What is clear is that the legislation is likely to fundamentally change Hong Kong’s relationship with the United States. In November 2019, after almost six months of pro-democracy protests in Hong Kong, President Donald Trump signed into law bipartisan legislation aimed at safeguarding Hong Kong’s civil rights and freedoms. The Hong Kong Human Rights and Democracy Act links the financial hub’s special trade status to continued autonomy from Beijing.

The act requires an annual assessment for Hong Kong to continue to qualify for Washington’s favorable trading terms. Secretary of State Mike Pompeo said in early May that the first assessment would be delayed until after the May 22 NPC meeting, to take into account any actions that might effect Hong Kong.

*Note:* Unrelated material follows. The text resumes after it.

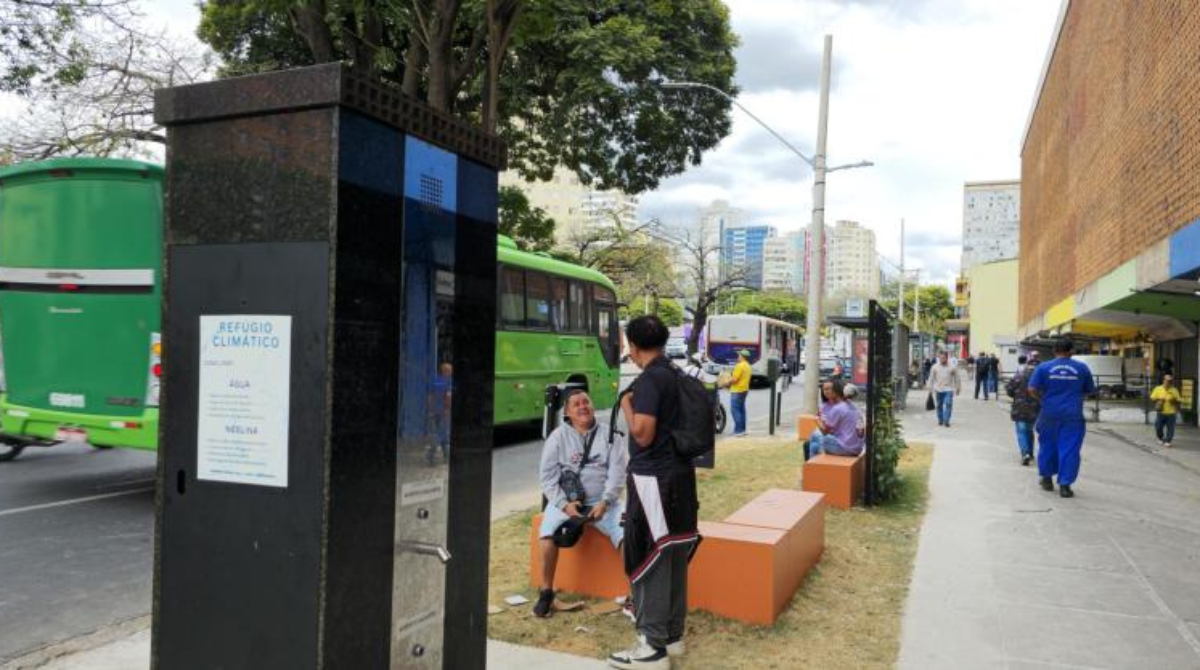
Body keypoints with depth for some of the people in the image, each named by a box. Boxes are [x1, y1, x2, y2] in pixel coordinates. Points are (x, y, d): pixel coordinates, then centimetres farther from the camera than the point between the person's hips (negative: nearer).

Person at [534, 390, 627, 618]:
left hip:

The U.S. on Thursday night issued a stern warning to China against imposing the law on Hong Kong, saying a high-degree of autonomy and respect for human rights were key to preserving the enclave’s special status. “Any effort to impose national security legislation that does not reflect the will of the people of Hong Kong would be highly destabilizing, and would be met with strong condemnation from the United States and the international community,” State Department spokeswoman Morgan Ortagus said in emailed comments.

But experts say international pressure isn’t going to change Beijing’s mind. “It’s not going to have any impact on Beijing’s policy towards Hong Kong,” says Cabestan. I think they’ve made their decision.”